|
Java Collections API Overview
|
Introduction
The Java 1.2 platform includes a new collections API.
A collection (also known as a
container) is a single object representing a group of objects
(such as the familiar
Vector class).
A collections API is a unified framework for representing and manipulating
collections, allowing them to be manipulated independent
of the details of their representation.
The primary advantages of a Collections framework are:
- It provides interoperability between unrelated APIs. If
my SQL database API furnishes a Collection and your GUI toolkit expects
a Collection, our APIs will interoperate seamlessly even though they
were written independently.
- It reduces the effort required to learn APIs.
If my database API returns a List backed
by the database, your GUI toolkit returns a List that represents widgets on
a screen, and I know how to manipulate the database-backed List, then I also
know how to manipulate the widget List.
- It reduces the effort required to design and implement
APIs.Designers and implementers don't have to "reinvent the wheel"
* * * * * * *
#### WHAT TO DO:
Retype the Java Collections API overview from "A collection (also" to "of their representation.", keeping the wording unchanged.

#### DATASET EXCERPTS:
* * * * * * *
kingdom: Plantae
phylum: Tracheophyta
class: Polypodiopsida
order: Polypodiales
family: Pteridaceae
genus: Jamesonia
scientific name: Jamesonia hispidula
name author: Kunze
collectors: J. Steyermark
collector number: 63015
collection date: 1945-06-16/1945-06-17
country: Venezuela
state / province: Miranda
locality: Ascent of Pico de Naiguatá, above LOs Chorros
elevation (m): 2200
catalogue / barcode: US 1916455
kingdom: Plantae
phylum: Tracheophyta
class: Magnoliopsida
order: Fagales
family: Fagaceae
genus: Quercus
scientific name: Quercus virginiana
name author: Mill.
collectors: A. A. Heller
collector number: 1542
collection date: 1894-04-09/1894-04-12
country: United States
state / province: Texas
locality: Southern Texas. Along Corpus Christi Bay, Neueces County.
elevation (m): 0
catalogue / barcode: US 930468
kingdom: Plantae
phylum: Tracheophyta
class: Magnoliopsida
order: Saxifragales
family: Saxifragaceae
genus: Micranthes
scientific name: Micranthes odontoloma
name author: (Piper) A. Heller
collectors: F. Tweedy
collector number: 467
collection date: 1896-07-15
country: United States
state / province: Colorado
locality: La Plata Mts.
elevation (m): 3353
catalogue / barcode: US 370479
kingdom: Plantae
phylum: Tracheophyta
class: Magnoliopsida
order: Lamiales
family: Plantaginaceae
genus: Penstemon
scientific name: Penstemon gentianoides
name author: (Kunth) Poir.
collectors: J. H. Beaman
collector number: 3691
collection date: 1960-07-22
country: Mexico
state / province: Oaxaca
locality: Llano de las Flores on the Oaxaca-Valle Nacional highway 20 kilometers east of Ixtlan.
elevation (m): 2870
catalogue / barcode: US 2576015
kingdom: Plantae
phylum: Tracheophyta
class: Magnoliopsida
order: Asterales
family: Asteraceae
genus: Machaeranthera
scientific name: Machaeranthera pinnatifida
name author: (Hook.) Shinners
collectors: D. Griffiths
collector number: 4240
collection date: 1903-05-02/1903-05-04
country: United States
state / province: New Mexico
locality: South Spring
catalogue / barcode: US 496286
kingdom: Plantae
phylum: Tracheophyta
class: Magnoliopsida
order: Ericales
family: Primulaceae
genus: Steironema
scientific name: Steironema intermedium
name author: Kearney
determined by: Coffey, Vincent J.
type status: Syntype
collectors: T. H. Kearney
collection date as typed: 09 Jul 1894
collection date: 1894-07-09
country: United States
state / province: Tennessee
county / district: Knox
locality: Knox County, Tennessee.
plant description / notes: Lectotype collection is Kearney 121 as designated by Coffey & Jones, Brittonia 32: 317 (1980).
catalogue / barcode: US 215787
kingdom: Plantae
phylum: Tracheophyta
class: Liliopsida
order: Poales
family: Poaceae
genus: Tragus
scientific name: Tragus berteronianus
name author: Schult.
* * * * * * *
#### EXERCISE RESULT:
A collection (also known as a
container) is a single object representing a group of objects
(such as the familiar
Vector class).
A collections API is a unified framework for representing and manipulating
collections, allowing them to be manipulated independent
of the details of their representation.